What I wish I had done was post something like this:
“Here’s an Ubuntu bug that seems to highlight everything that frustrates users who are not coders. It seems straightforward and simple, and yet the response is discouraging. What’s going on here?”
There were a number of informative responses to my flamey blog post which did clear up a number of questions. The most interesting bit was that the person who originally triaged the bug had actually posted a helpful, positive reply. But it took some translating to understand that. How did there get to be such a gap between programmers and end users? We all grew up in human families who were mostly not geeks, but ordinary people who talked normally. So it seems we should be able to converse on a common level.
We all understand that most FOSS developers work hard and many do a lot of unpaid, inadequately recognized work. We have gigabytes of great Free/free software to use and enjoy, so we don’t want to seem curmudgeonly and ungrateful. We want to do our bit to help out, so we help other users in forums and mailing lists, we financially support projects when we can- and we file bug reports. “Many eyes make all bugs shallow.”
But the response to bug reports, more often than not, is discouraging. It might get a curt reply, or a jargon-y incomprehensible reply, or ignored entirely, or worded in such a way that it feels like a flame but it’s hard to tell, or definitely flamed. Occasionally it gets accepted, and sooner or later fixed. I can recall more than one that were small typos in configuration files, and they were not accepted or fixed. So it takes a hardy soul to file a bug report at all, and then we’re wondering was it worth it? Should we even bother? And the developers always claim it’s very complicated and hard, and that nothing is ever simple, and you can’t just fix things even though when we make these fixes on our own systems nothing awful happens.
Ubuntu is a special case for two reasons: the Canonical hype machine never sleeps, and and Ubuntu pulls packages from as far upstream as Debian Experimental. Which, to my way of thinking, is just begging for a record number of problems, user complaints, and bug reports. It’s on a six-month release cycle, which compounds the pressure. So if you believe the hype, you expect that they can do all this, and create stable, functional, virtually trouble-free bleeding edge releases. And, Ubuntu is one big happy family and everyone is welcome and all are welcome to contribute, and it’s all peas and luv.
I’m not saying I believe all this, though I still leave a cigar and brandy out for Santa Claus on Christmas Eve. But certainly the tireless hype machine raises these expectations.
So it boils down to two questions: are bug reports from users really welcomed or not? If yes, then what can we do to improve the experience for everyone?
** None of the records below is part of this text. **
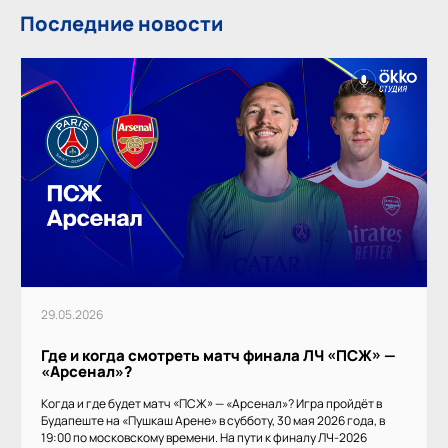
Последние новости
29.05.2026
Где и когда смотреть матч финала ЛЧ «ПСЖ» —
«Арсенал»?
Когда и где будет матч «ПСЖ» — «Арсенал»? Игра пройдёт в
Будапеште на «Пушкаш Арене» в субботу, 30 мая 2026 года, в
19:00 по московскому времени. На пути к финалу ЛЧ-2026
One thought I had was to have “Is This A Bug?” user forums. Then anyone who isn’t sure and wants some help figuring it out has a place to go. Because here’s how it looks from userland:
-Foo doesn’t work, and it emits a weird error message that sheds no light
-Is it my fault because I’m making a mistake?
-Maybe there’s a weird hardware problem? Sound and video are notorious for being mysterious PITAs.
-I search the bugtracker thingy, and it appears it’s not reported
-I search the user lists, and other people have the same problem, but no one knows how to fix it
-I’m pretty sure it’s a bug, but if I file a bug report I might get yelled at for doing it wrong, or nothing at all will happen
So that’s what I wish I had said. Again, my apologies for ranting.